→ What you are asked to do
Return every record below exactly as written, omitting any pictures.

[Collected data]
--*--
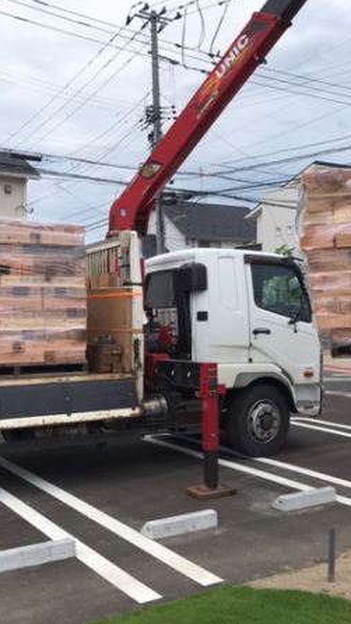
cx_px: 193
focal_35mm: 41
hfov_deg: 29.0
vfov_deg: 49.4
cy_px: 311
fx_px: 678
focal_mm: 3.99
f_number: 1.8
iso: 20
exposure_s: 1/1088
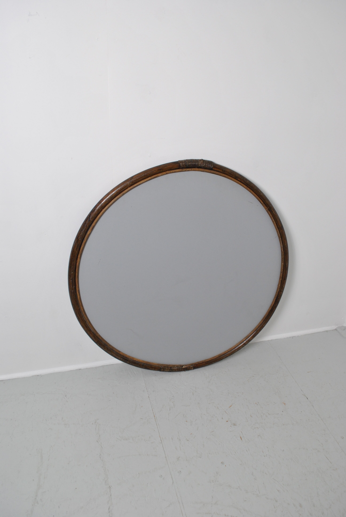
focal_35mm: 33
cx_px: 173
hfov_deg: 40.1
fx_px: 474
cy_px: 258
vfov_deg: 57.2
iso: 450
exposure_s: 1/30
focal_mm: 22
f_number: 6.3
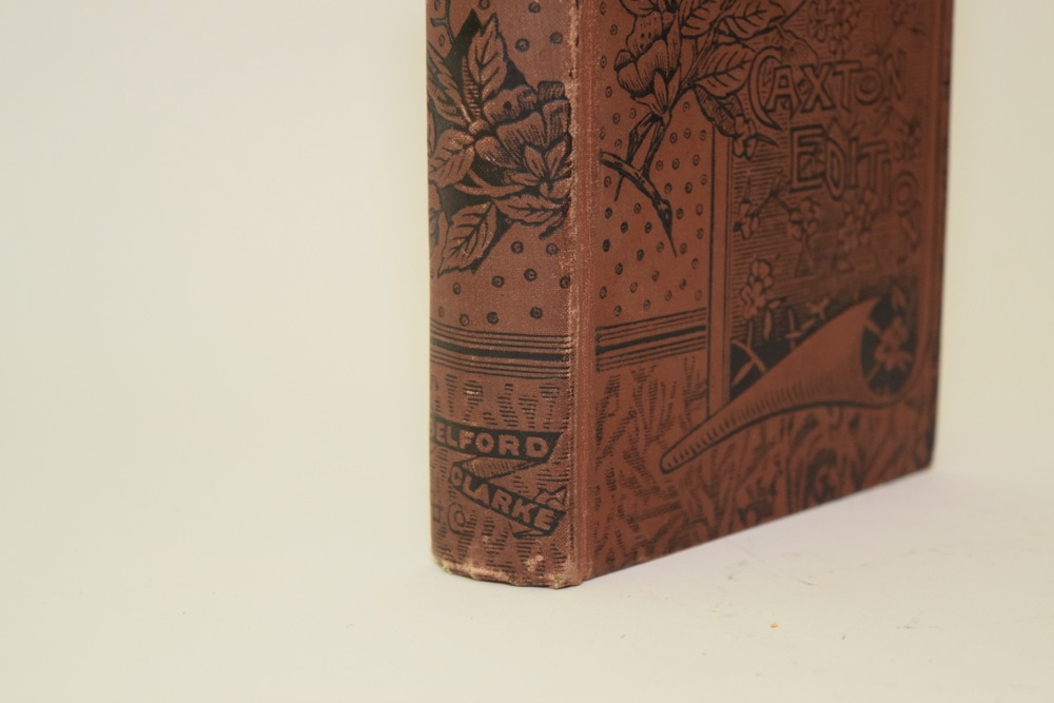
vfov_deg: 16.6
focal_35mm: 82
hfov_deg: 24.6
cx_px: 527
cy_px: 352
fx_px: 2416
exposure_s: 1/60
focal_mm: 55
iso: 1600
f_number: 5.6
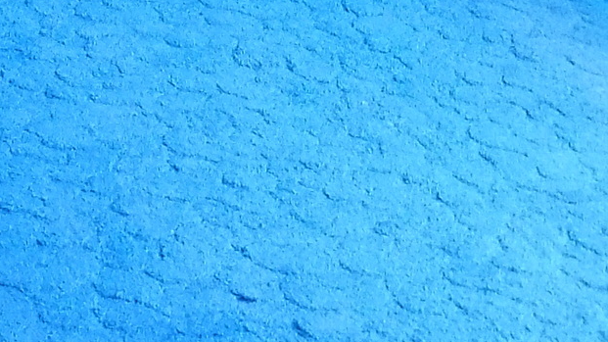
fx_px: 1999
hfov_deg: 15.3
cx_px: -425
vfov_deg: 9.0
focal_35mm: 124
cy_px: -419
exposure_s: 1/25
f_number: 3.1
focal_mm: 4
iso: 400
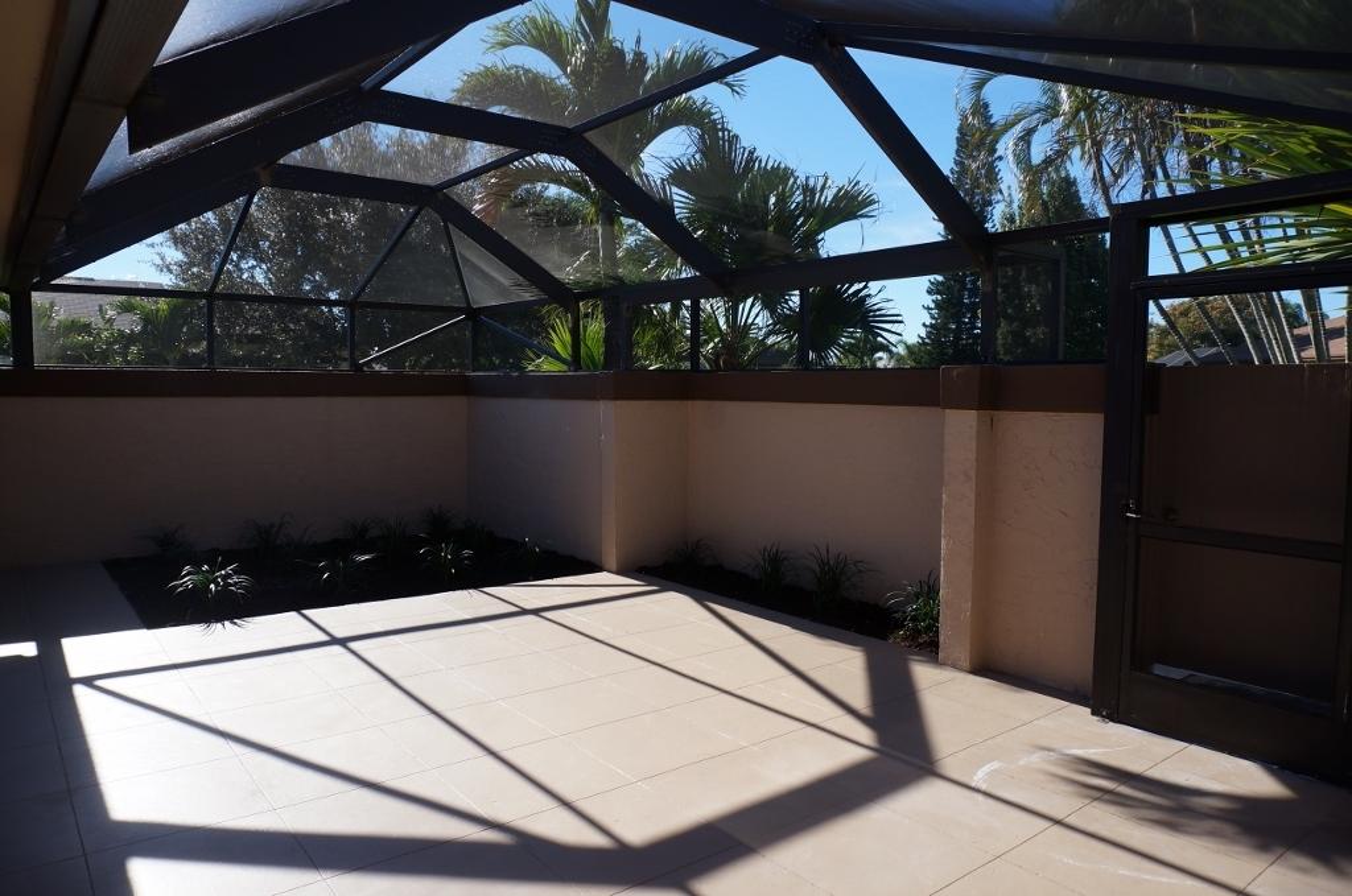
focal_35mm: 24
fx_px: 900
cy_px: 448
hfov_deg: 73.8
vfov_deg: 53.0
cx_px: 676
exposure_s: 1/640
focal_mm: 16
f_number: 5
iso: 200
--*--
→ Exercise output
cx_px: 193
focal_35mm: 41
hfov_deg: 29.0
vfov_deg: 49.4
cy_px: 311
fx_px: 678
focal_mm: 3.99
f_number: 1.8
iso: 20
exposure_s: 1/1088
focal_35mm: 33
cx_px: 173
hfov_deg: 40.1
fx_px: 474
cy_px: 258
vfov_deg: 57.2
iso: 450
exposure_s: 1/30
focal_mm: 22
f_number: 6.3
vfov_deg: 16.6
focal_35mm: 82
hfov_deg: 24.6
cx_px: 527
cy_px: 352
fx_px: 2416
exposure_s: 1/60
focal_mm: 55
iso: 1600
f_number: 5.6
fx_px: 1999
hfov_deg: 15.3
cx_px: -425
vfov_deg: 9.0
focal_35mm: 124
cy_px: -419
exposure_s: 1/25
f_number: 3.1
focal_mm: 4
iso: 400
focal_35mm: 24
fx_px: 900
cy_px: 448
hfov_deg: 73.8
vfov_deg: 53.0
cx_px: 676
exposure_s: 1/640
focal_mm: 16
f_number: 5
iso: 200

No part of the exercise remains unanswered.